Most design/build projects follow a construction sequence of foundation, framing, roofing, and interiors and can take up to nine months. MS-31’s process cuts construction time considerably. This is not as easy as Sebastian makes it sound, as it requires 100 percent perfection with every component and absolutely no change orders—all design elements must be completely predetermined.
"When you make a change in the middle of construction," Sebastian says, "it always comes with another change—[if] you make the wall bigger, you have to make the window a little bigger, and then the structural elements need to change, and then suddenly you’re building in ten months instead of four." But if this is done successfully, this process can trim up to three months off the construction time, Sebastian estimates.
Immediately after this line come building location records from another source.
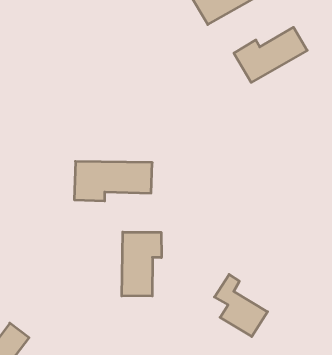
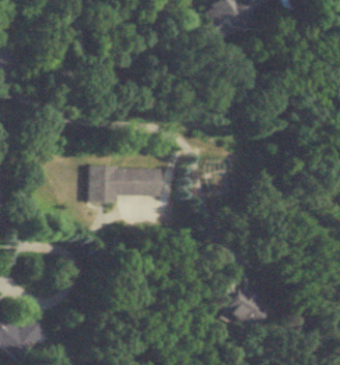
building: [234,27,307,82] -> none
building: [122,232,161,296] -> none

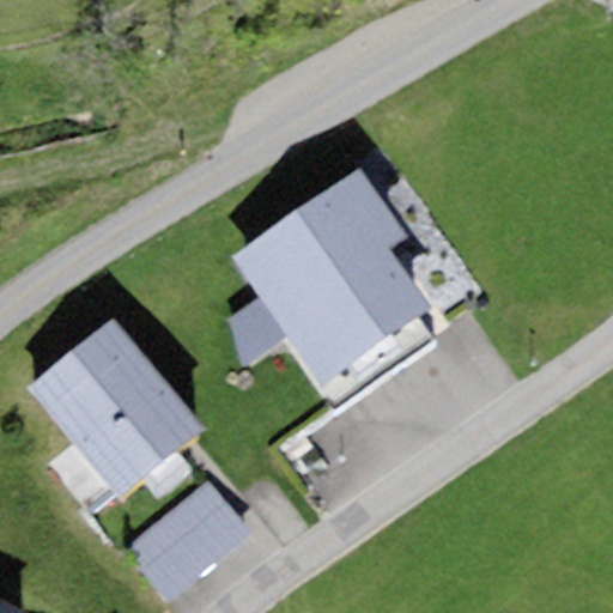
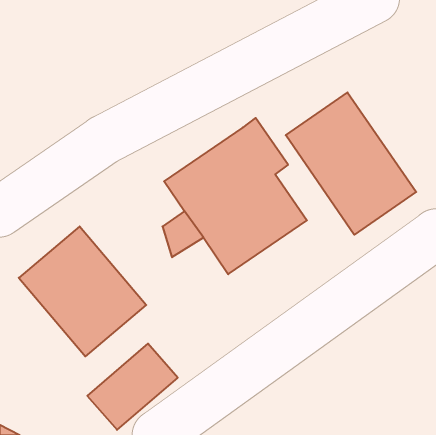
building: none -> [286,92,416,235]

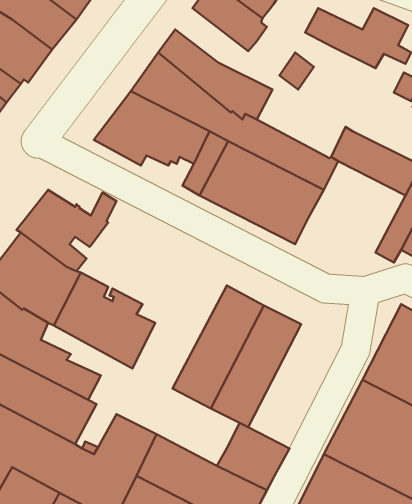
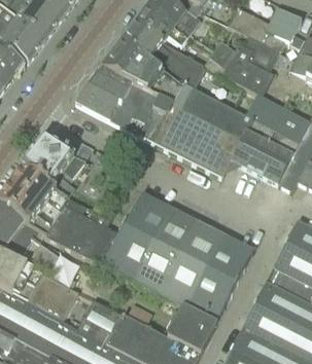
building: none -> [134,7,186,46]
building: none -> [221,35,278,96]
building: none -> [230,117,300,183]
building: none -> [103,192,171,281]
building: none -> [186,234,253,324]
MS-31 also aims to simplify the entire procedure and incorporate that simplicity into the design of the structure. For instance, in his house, all nail and screw heads are left exposed and set in a pattern that becomes part of the design. "If I tried to eliminate the heads or to cover them, it would take forever and be more expensive," Sebastian explains. "Leaving them exposed obviously saves time and money, but they actually look great, too."
All of this effort put into his family’s home bears out a design philosophy that Sebastian believes is the future of architecture. "In the old castles," he says, "there was an enemy that wanted to get inside, so a moat was put around the structure and there were long, skinny windows for arrows so they could protect themselves. All of this was an architectural expression of the time. Needs and challenges are specific and are always changing, and architecture has to respond to that. I think architects too often think architecture is just about beauty and art, which it is, but it is also about timing, especially now. You have to give people what they need, so the more you give people, the more they will come to request modern architecture. I’m interested in making architecture something that people need."
As tiny downtown San Diego continues to grow, architecture is certainly something people need—and the lively group of architects and designers, like Sebastian, that are also acting as developers are looking to shape the future of their city. "Developers don’t care about the city," Sebastian says, "they care about numbers. Architect/developers need to give them some competition and provide buildings that make financial sense and aesthetic sense," he continues. "And I’d like to do that. It’s fun to be part of a city under construction."